Across a 15-entity fleet diagnostic, failure modes showed sector-level patterns: the same structural condition appeared in all three fintech entities analyzed, while aerospace and defense entities showed a different structural profile. The instrument detects structure, not noise.
Failure Mode Detection
The 17 failure modes in the DRI™ taxonomy are the structural conditions the instrument detects. Each has:
- A tier classification. Foundational (Tier 1), Systemic (Tier 2), or Terminal (Tier 3). Higher tiers require stronger evidence to activate.
- An activation threshold. A minimum confidence score that must be exceeded before the failure mode is reported as active. The thresholds are tiered — terminal failure modes have higher activation thresholds than foundational ones because the claim is more consequential.

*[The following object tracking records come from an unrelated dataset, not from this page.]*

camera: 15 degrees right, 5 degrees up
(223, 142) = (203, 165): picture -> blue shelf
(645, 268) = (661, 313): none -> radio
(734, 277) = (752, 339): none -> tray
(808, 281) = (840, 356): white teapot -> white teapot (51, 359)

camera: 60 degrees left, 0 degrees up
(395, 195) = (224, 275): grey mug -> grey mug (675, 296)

- Cascade relationships. Defined pathways through which one failure mode produces conditions that activate another. These are structural, not statistical — they are derived from the taxonomy, not from correlations in the data.
- Precursor signals (field notes). 21 early-warning indicators that track patterns below the failure-mode threshold. These are the leading indicators — the conditions that, if left unaddressed, will cross the activation threshold.

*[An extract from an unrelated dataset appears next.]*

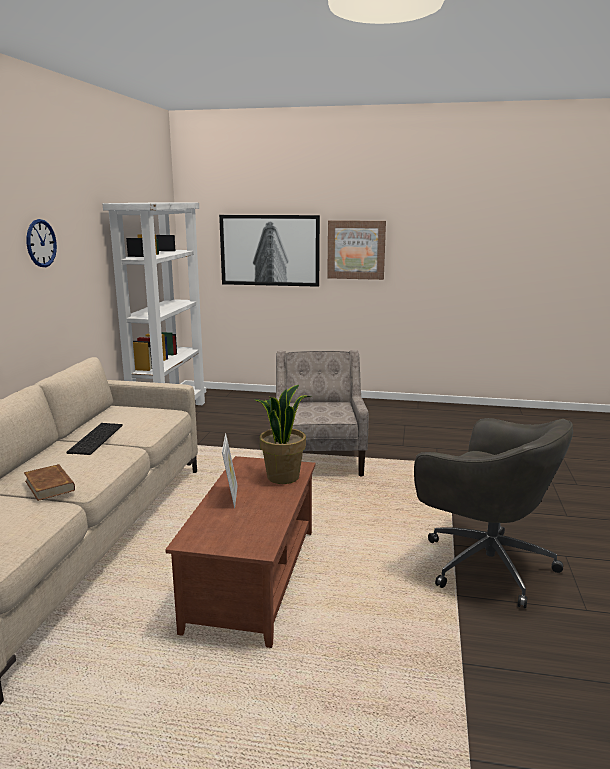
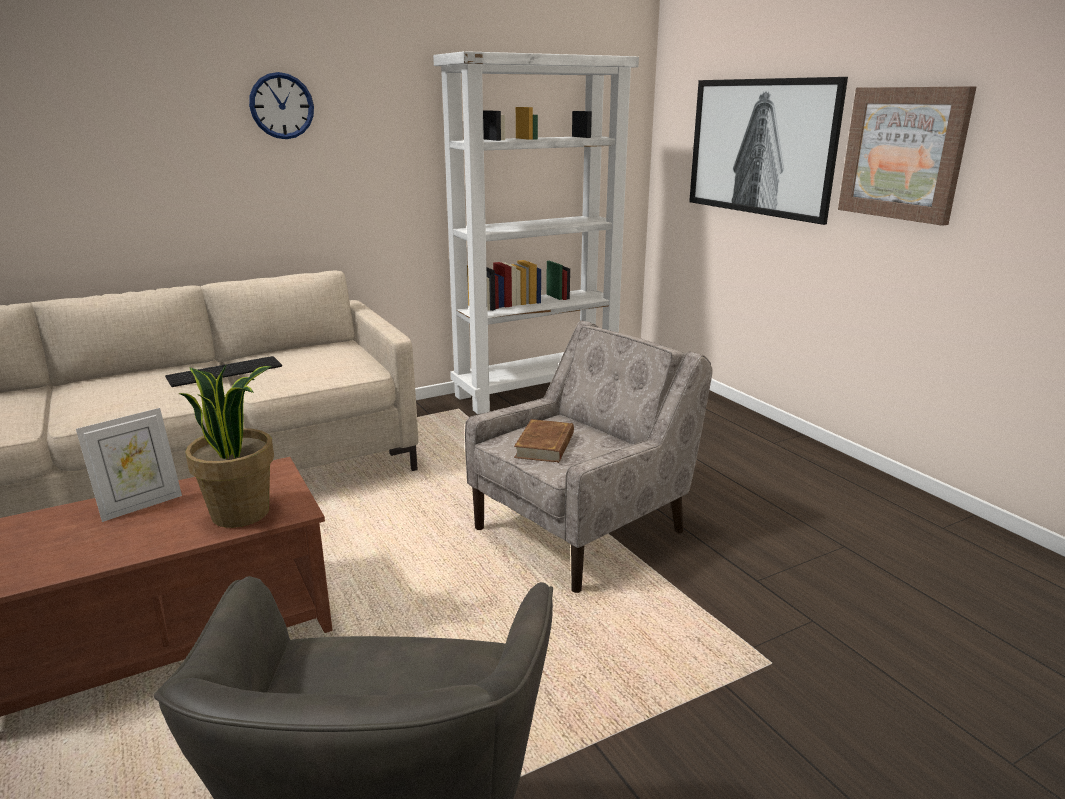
camera: 50 degrees right, 5 degrees up
(50, 485) = (66, 404): brown book -> brown book (545, 445)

The activation thresholds, cascade definitions, and precursor mappings are part of the proprietary scoring model.
What We Don't Share
The architecture of this instrument is transparent. The parameters are proprietary.
This is the same boundary that defines every serious measurement system. FICO publishes that credit scores use payment history, utilization, length of history, new credit, and credit mix. It does not publish the weights. The architecture builds trust. The parameters are the instrument.